Roboski v. Fink

669 A.2d 1017 | Pa. Super. Ct. | 1996

447 Pa. Super. 520 (1996)
669 A.2d 1017

Joann M. ROBOSKI,
v.
Lloyd FINK, Appellant.

Superior Court of Pennsylvania.

Submitted September 25, 1995.
Filed January 12, 1996.

*521 John H. Pavlock, Port Allegeny, for appellant.

Erik A. Ross, Assistant District Attorney, Mt. Jewett, for appellee.

Before DEL SOLE, FORD ELLIOTT and OLSZEWSKI, JJ.

DEL SOLE, Judge:

This is an appeal from an Order requiring that Appellant undergo genetic blood testing to determine paternity.[1] Appellant argues the trial court erred in requiring that he undergo the testing because Appellee failed to overcome the presumption the child in question was a child of the marriage between Appellee and her former husband, and that he should not be compelled to take the test because he had already undergone an HLA blood test for the same purpose. We disagree. We have reviewed the record and are satisfied that the trial court correctly determined that the presumption was rebutted and this test would be allowed.

Appellant also claims that the action is barred by the doctrine of Laches because Appellee did not institute the paternity suit until four years after the child's birth. We disagree. The doctrine of Laches is an equitable doctrine, while support is an obligation at law. Therefore Laches as a defense is not available in paternity actions. Rather, 23 Pa.C.S.A. § 4343 is controlling. This section applies in cases, such as the one before us, where the child is born during a marriage but paternity is in dispute.

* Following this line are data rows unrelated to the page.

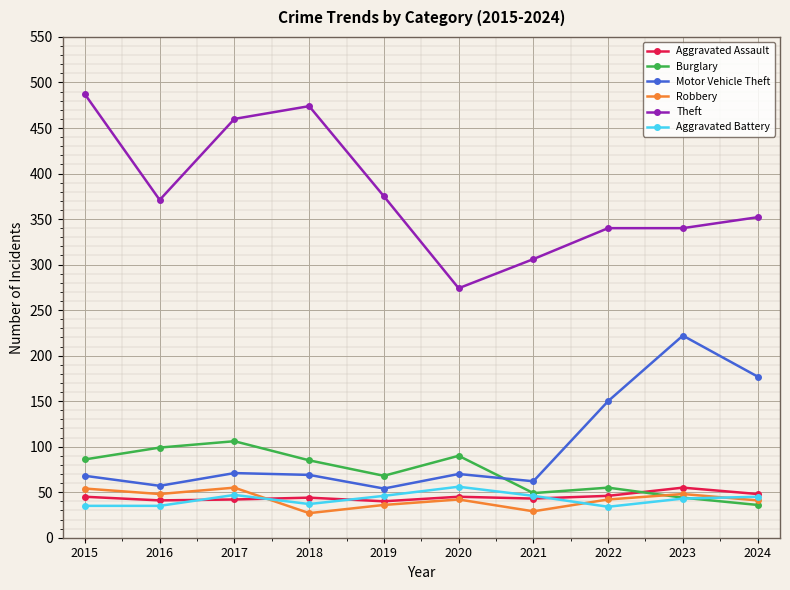

The value of Motor Vehicle Theft at 2016 is 57. True or false?

True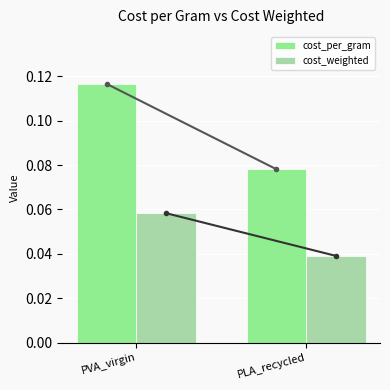

At which category does the chart reach its minimum across all series?

PLA_recycled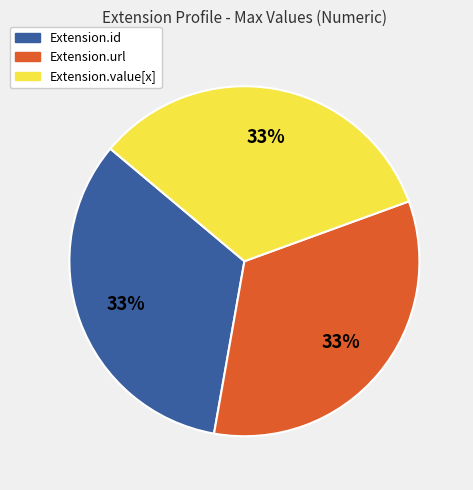

Is there a majority slice in this chart?

No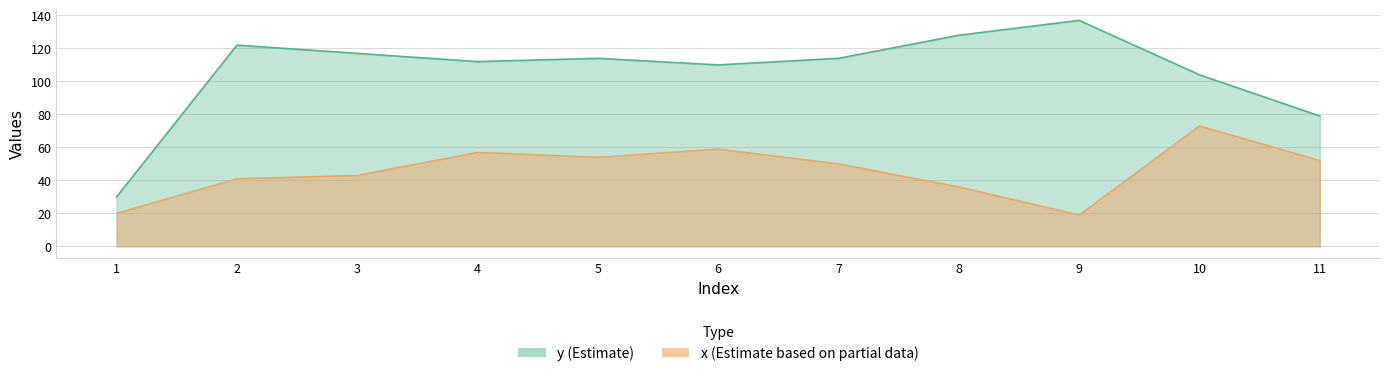

At 9, list the series in order from smallest to largest.

x, y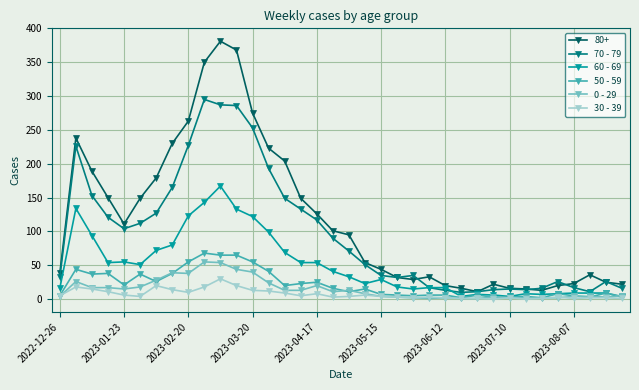

Which series has the largest total across all categories?

80+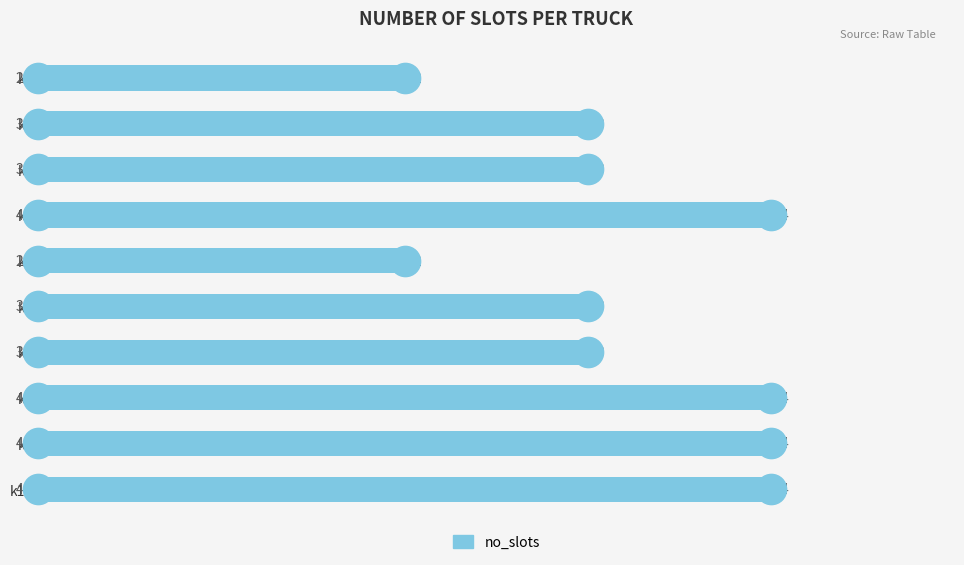

What is the value of the 9th bar from the top?

4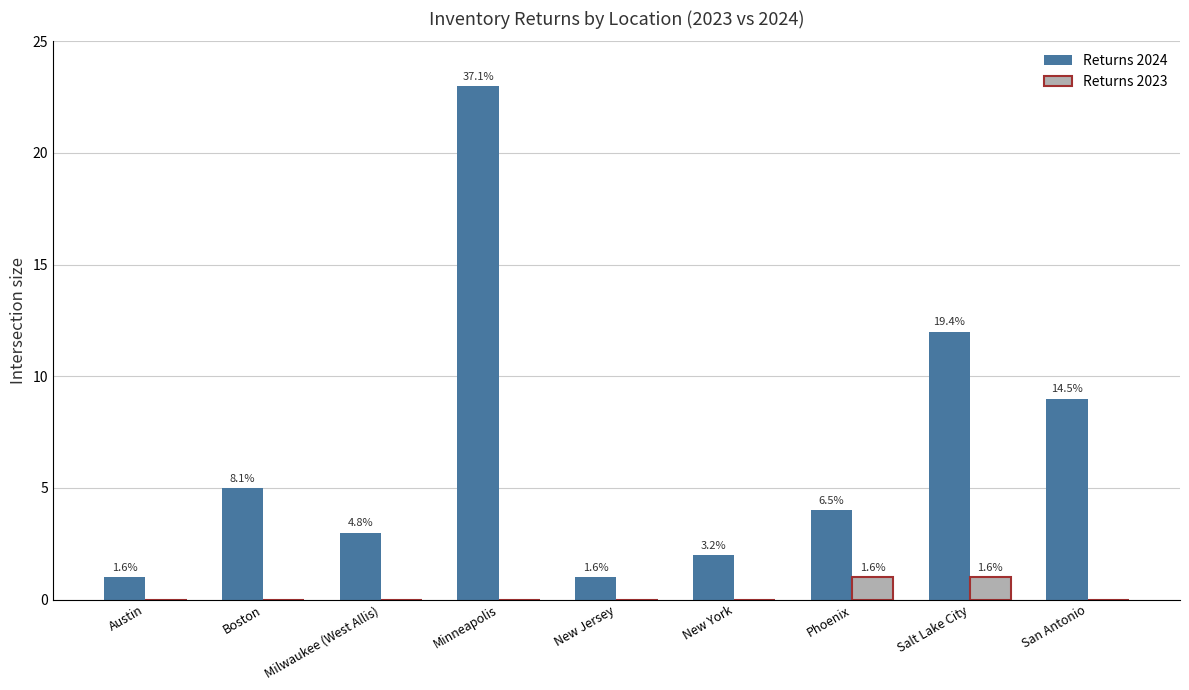

At which label does Returns 2024 first exceed 4?

Boston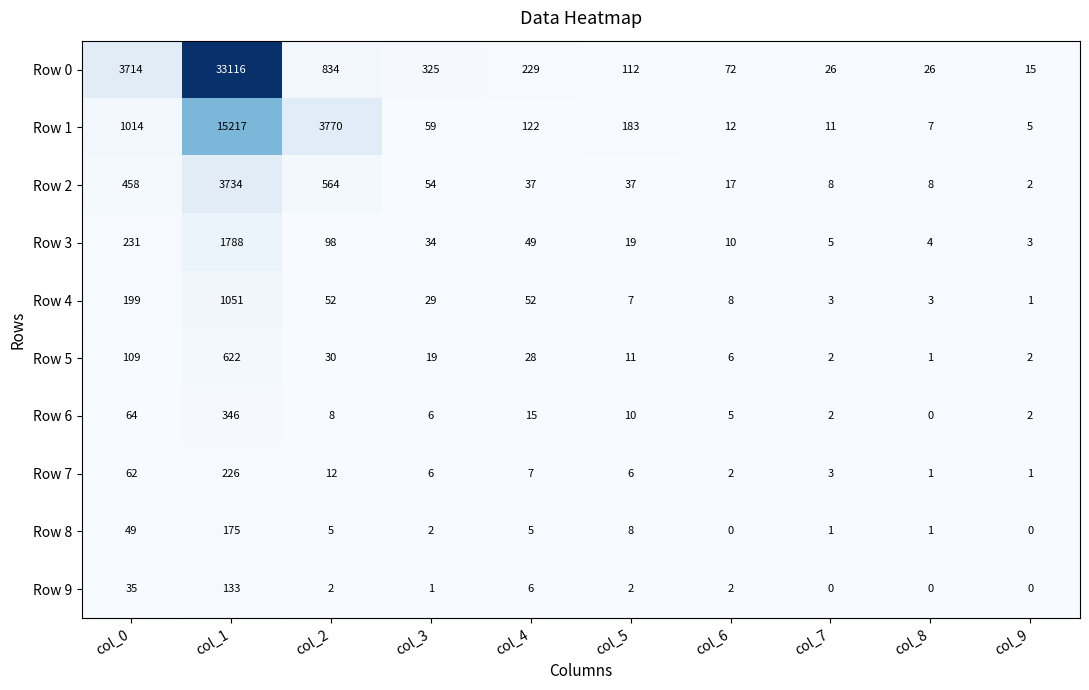

How many series are shown in this chart?

10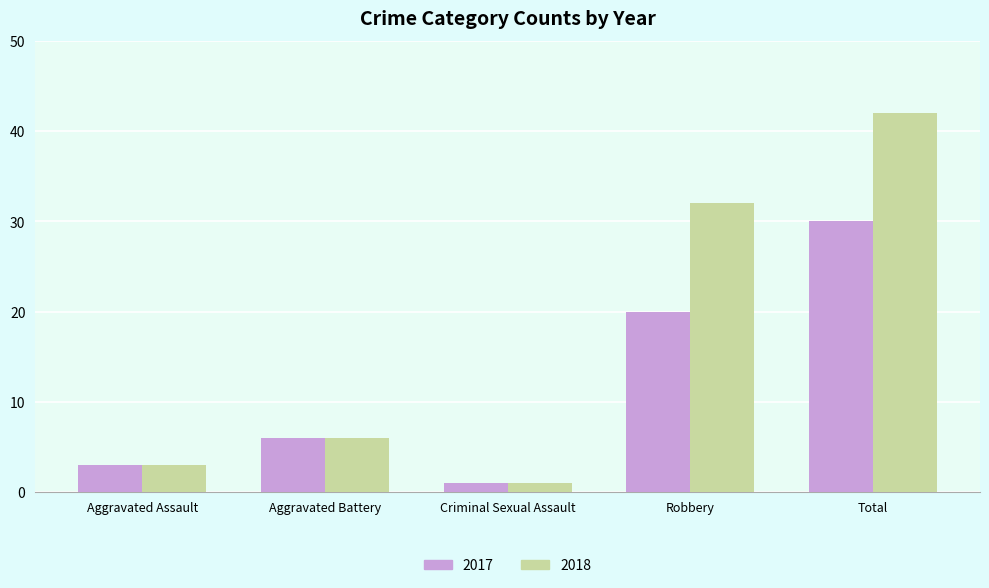

How many groups of bars are there?

5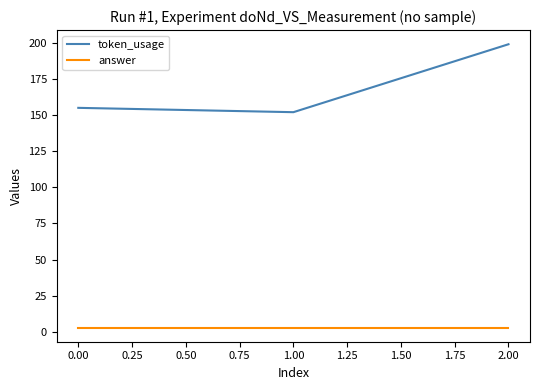

List the series in order of their overall mean, highest first.

token_usage, answer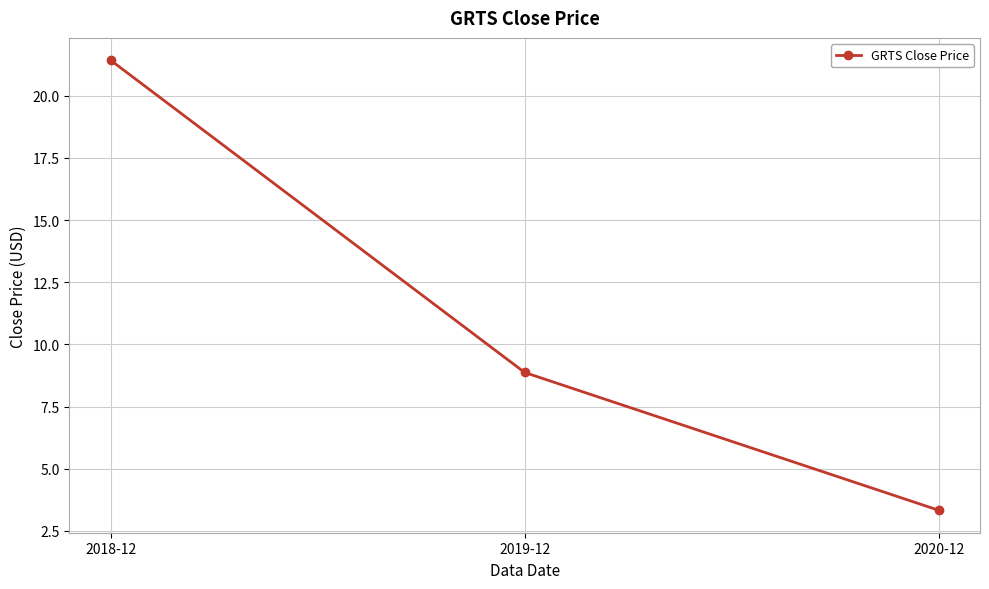

Reading right to left, list all the values displayed in this chart.

3.3	8.9	21.4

If it is established that the child is not a child of the marriage, then it meets the *522 § 4343(a) definition "of a child born out of wedlock," and § 4343(b) — Limitation of actions, applies.

Order affirmed.

NOTES

[1] An Order directing that a party undergo blood testing for the purpose of determining paternity is interlocutory, but under Jones v. Trojak, 535 Pa. 95, 634 A.2d 201 (1993) it is appealable.